説教:最上 光宏 牧師
ヨハネによる福音1:19-28
主イエスが神の子としての公の活動を始める直前、バプテスマのヨハネが荒野で悔い改めの説教とバプテスマを施していました。来るべきメシアを迎えるための道備えでした。救い主を迎え入れるためには、心の備えをする必要があったのです。このヨハネのもとに、エルサレムの議会から祭司たちが遣わされて来て、「お前はだれか」と問われたのです。ヨハネの答えは「わたしはメシアではない」というものでした。「ではエリヤか」、「あの(モーセのような)預言者か」、矢継ぎ早の問いにヨハネはその都度はっきりと「違う」と返事をしました。
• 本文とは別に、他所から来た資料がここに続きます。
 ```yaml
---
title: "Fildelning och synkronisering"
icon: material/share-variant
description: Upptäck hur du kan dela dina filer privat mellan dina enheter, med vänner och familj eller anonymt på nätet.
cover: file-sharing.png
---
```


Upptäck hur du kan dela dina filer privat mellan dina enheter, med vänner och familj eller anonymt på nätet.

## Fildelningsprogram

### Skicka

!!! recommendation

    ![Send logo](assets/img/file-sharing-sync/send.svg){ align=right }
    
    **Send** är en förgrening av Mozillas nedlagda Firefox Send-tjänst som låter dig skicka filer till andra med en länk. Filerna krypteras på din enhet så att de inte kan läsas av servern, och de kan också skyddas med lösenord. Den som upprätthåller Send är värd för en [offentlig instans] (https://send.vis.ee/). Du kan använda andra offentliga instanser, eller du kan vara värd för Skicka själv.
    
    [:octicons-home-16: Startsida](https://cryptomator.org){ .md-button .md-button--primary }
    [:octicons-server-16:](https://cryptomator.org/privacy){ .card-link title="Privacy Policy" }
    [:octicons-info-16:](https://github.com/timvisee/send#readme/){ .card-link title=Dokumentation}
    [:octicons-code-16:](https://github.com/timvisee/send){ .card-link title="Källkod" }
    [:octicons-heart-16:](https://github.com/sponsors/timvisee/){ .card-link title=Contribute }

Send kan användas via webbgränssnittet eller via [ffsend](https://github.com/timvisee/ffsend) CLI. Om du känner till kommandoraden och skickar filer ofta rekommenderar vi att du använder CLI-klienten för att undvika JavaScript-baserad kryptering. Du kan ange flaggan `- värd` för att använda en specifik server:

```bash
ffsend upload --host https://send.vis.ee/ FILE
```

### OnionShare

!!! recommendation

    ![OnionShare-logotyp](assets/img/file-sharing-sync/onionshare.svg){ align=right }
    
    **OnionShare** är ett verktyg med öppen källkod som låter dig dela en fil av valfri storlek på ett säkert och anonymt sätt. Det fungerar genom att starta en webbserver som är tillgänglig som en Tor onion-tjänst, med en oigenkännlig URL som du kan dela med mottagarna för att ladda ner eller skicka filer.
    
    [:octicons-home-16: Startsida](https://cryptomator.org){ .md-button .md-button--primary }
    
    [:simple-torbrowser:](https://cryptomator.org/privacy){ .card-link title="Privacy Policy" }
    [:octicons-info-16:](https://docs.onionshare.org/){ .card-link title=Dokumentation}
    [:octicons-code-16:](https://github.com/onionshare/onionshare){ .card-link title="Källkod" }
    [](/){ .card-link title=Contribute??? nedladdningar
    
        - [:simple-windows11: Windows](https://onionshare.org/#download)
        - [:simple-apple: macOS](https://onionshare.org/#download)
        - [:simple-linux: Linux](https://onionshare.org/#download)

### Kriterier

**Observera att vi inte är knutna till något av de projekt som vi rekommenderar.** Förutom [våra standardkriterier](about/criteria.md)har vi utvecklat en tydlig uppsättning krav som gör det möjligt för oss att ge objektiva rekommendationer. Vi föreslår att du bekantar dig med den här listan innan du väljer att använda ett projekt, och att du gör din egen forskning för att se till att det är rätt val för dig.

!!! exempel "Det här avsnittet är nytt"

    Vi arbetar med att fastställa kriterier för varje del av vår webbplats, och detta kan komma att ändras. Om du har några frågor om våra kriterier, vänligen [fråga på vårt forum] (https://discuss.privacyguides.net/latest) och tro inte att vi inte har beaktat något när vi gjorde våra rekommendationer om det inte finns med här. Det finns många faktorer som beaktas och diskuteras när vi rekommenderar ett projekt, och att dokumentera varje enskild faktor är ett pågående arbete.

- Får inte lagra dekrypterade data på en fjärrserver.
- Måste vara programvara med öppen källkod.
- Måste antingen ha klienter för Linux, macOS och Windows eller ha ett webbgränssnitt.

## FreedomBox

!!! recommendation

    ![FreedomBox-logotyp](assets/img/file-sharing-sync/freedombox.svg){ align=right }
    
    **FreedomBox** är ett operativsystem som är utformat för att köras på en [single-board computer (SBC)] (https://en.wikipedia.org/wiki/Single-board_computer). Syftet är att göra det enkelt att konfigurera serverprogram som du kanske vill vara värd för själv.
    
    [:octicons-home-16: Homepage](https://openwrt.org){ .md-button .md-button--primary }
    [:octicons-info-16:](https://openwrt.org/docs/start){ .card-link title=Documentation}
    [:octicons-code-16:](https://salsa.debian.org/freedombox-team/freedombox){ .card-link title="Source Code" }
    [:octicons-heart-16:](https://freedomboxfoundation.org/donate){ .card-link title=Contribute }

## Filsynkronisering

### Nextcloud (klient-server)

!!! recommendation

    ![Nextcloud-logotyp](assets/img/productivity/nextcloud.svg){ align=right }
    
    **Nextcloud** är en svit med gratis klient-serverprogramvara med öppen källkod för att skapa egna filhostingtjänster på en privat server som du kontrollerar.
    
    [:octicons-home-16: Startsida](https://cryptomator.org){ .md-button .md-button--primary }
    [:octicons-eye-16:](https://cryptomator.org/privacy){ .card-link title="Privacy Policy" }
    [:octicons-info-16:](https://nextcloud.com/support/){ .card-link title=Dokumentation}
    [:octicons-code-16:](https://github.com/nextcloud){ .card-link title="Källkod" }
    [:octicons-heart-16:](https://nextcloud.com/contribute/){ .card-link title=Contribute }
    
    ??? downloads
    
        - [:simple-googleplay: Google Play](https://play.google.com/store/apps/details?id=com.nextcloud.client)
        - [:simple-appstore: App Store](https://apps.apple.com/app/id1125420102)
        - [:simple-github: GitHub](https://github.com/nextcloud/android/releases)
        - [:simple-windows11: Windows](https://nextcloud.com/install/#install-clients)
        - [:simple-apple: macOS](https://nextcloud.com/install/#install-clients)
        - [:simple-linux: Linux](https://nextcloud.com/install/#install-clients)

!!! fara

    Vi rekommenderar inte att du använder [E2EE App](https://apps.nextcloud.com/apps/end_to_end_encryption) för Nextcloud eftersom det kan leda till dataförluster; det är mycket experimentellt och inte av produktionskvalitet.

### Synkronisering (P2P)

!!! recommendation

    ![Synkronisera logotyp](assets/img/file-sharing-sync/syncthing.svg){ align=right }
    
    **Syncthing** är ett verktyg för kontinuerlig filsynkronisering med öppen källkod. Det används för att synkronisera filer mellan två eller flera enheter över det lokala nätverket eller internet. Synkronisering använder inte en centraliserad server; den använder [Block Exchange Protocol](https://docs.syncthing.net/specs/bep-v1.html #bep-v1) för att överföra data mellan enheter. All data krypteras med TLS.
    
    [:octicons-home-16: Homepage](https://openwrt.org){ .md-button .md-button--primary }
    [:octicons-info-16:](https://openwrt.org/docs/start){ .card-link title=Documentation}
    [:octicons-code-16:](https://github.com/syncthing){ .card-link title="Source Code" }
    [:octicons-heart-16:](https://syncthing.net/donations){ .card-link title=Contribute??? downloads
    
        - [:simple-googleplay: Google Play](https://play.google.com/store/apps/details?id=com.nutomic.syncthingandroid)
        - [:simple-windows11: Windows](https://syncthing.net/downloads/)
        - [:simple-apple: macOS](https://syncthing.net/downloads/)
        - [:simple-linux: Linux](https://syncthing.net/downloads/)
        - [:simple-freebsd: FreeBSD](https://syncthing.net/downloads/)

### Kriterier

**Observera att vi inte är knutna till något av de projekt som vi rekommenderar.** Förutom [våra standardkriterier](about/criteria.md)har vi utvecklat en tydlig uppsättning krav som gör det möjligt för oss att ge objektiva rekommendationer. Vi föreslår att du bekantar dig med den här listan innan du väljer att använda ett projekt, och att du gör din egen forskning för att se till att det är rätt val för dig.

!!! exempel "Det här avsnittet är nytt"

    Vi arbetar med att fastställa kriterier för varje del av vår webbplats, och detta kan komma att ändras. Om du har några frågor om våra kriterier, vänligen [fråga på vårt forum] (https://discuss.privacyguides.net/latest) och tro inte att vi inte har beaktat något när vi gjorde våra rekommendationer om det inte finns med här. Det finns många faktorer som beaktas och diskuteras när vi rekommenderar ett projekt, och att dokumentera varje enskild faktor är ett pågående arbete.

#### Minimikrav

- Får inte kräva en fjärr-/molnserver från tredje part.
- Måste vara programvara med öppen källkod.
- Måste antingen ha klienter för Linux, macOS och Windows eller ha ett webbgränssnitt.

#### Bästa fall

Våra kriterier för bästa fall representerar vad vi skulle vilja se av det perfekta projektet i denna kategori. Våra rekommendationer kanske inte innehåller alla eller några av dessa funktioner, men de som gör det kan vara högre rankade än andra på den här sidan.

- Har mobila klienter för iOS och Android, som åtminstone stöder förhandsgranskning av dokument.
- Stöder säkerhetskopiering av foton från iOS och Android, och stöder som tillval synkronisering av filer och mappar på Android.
これが「ヨハネの証し」でした。「わたしはその方の履物のひもを解く資格もない」。ヨハネは自らを否定することによって、来るべきメシアの偉大さを証したのです。これは、パウロが自らを「土の器」と呼ぶことによって、その中に収められた信仰という「宝」の尊さ、力強さを強調した(Ⅱコリント4:7-)のに似ています。「それでは、お前は自分を何というか」とのさらなる尋問に、ヨハネは「わたしは荒れ野で呼ばわる声」と答えました。声は虚しく消えていく存在です。けれども叫ばれた言葉の真実は残るのです。「主の道をまっすぐにせよ」。アドベントの今こそ、私たちはこの荒野で呼ばわったヨハネの言葉をしっかりと受け止め、主を迎える心の備えをしましょう。